We currently have a joint venture with Galliford Try and Gateshead council, and we are looking at 19 sites over a 12 to 15-year period, which allows the higher-value land to be used without the receipt or the profit being taken out of that in the early years-that being recycled through as future land being brought to market. Then, various trigger points will allow the value of the land to funnel back into the joint ventures of the local authority. I think that it is about having that more strategic long-term view, rather than dropping a site on a market for the highest possible value. I think that there is more that we can sweat out of it.

Q272 Mark Pawsey: Are these schemes local authority-owned land then? What about other Government Departments? Do you have any experience of bringing land forward from other bodies? Anybody?

David Orr: There is no doubt that the land currently in public ownership is there and would be able to sustain that level of new building, but it is difficult to get it. There has been a long history of Government saying that they want to ensure that that publicly owned land becomes available, but, inevitably, individual Departments have their own views about the value of that land and either what they want to use the land for or what they want to use the value of the land for. Squaring that circle is quite difficult. There is lots of land owned by the Ministry of Defence or the health service, but it does not just sit there with those Departments not having any view about it. Moving from the commitment in principle to making that land available to the actual delivery of it is a very important piece of work that is not yet finalised.

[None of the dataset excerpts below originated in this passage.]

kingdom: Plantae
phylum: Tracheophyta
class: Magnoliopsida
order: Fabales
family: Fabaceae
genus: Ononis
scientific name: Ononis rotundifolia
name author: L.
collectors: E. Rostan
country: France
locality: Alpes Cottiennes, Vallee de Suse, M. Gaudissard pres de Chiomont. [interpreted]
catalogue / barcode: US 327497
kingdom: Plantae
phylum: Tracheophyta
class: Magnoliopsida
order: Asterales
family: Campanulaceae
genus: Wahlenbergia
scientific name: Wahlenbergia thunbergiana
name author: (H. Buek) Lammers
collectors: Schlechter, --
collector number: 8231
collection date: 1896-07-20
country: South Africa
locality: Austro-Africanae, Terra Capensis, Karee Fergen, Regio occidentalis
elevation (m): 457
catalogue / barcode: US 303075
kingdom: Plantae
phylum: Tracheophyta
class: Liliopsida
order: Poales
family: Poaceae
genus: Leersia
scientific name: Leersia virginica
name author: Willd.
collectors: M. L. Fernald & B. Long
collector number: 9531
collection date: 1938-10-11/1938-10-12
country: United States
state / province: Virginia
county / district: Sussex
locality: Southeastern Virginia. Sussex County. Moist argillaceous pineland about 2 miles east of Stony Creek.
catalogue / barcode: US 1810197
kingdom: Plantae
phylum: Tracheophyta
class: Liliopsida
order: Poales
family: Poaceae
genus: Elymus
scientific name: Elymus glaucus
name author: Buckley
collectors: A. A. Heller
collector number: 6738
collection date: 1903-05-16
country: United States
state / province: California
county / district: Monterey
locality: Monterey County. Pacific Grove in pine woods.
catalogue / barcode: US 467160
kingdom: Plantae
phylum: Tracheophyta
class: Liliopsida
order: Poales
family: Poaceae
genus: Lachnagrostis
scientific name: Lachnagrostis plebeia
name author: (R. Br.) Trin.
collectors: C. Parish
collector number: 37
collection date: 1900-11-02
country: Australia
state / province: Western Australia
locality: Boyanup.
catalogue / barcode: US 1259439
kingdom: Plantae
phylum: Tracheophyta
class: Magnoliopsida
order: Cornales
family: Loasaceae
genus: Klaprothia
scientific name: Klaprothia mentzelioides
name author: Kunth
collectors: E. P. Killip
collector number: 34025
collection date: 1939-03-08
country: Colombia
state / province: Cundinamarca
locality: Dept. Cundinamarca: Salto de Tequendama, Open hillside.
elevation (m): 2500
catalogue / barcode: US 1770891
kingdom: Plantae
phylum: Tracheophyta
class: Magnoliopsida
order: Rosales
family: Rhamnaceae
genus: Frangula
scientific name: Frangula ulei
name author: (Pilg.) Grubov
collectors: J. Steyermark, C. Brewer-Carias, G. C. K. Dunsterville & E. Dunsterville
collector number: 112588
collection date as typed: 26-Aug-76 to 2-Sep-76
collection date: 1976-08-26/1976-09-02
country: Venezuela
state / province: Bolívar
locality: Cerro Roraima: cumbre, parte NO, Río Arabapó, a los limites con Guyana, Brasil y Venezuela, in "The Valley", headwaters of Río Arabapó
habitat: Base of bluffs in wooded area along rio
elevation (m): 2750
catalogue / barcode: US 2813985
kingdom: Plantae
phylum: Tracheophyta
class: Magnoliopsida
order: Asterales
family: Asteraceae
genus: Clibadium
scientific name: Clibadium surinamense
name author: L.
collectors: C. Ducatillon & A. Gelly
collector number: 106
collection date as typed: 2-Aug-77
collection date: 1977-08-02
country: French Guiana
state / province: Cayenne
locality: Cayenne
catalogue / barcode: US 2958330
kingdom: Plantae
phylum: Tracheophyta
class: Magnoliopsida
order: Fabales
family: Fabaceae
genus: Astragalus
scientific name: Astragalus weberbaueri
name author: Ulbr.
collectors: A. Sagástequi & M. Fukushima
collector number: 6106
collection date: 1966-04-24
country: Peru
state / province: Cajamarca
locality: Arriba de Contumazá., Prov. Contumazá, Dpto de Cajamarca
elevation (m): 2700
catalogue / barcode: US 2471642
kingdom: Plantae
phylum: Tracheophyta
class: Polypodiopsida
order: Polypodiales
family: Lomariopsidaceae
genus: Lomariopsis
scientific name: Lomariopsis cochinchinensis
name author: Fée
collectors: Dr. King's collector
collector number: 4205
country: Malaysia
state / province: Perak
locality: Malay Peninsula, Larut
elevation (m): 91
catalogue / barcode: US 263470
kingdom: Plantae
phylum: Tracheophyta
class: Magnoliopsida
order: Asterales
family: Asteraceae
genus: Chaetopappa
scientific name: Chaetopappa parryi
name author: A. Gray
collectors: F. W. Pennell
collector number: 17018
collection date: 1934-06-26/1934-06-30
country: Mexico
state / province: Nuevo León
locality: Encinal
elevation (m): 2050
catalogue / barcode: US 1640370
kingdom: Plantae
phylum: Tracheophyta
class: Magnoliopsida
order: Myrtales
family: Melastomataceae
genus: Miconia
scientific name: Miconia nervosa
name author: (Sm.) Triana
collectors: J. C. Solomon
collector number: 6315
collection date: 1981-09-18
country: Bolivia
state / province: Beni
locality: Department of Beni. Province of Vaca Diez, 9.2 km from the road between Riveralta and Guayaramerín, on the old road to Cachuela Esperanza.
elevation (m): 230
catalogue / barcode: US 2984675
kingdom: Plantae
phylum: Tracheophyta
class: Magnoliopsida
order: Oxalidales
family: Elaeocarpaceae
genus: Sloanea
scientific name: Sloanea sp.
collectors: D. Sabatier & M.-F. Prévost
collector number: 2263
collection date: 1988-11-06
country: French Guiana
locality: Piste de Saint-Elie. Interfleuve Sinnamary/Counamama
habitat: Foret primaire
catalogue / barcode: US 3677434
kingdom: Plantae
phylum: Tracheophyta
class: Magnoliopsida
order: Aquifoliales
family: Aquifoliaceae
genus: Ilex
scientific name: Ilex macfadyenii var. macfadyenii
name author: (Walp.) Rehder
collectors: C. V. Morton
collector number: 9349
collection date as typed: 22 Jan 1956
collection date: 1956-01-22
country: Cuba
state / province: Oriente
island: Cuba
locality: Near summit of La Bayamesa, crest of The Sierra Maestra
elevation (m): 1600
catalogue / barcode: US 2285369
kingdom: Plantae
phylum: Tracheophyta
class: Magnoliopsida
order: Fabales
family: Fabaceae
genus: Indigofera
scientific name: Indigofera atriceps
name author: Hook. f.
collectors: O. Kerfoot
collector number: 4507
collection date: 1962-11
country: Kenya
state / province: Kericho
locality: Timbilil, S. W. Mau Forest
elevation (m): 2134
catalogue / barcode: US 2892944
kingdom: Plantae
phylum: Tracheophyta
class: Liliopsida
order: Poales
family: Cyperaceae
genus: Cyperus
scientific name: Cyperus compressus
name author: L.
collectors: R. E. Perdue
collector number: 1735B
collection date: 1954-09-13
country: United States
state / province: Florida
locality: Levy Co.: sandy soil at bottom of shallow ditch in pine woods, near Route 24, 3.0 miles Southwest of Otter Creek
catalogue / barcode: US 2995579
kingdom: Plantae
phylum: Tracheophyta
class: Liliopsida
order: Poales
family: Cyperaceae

Q273 Mark Pawsey: We had a memorable quote from an earlier witness about how to go about doing that. Do you subscribe to the same theory?

David Orr: Broadly!

Waqar Ahmed: In London, our view is that the preferential partner seems to be the private sector, which is fine, but we believe that we should be at least considered a preferential partner, because we share the same social values and are able to invest every penny that we generate from profit back into the development of land. There is a site in which we are currently involved in London, but not as the preferential partner, and that site is unlikely to be developed because it does not generate a sufficient return for the investor, but if we were the principal partner in that development it would have already been on the ground today, because we would operate a lower margin.

David Orr: There are one or two quite important political issues here. There is land owned by public bodies that has previously been purchased, or at least accounted for, at quite a high value. If that land is sold at its present market value, it will crystallise a loss. That is a problem at present, because no one wants these losses to be crystallised.

Q274 Mark Pawsey: So it is a valuation issue.

David Orr: There is a valuation problem. These are just the boring, mundane details of turning the political commitment into the delivery.

Chair: Thank you very much indeed for having the last slot before Christmas and thank you for coming to give evidence. I want to take this opportunity to wish you all the best for Christmas and the new year.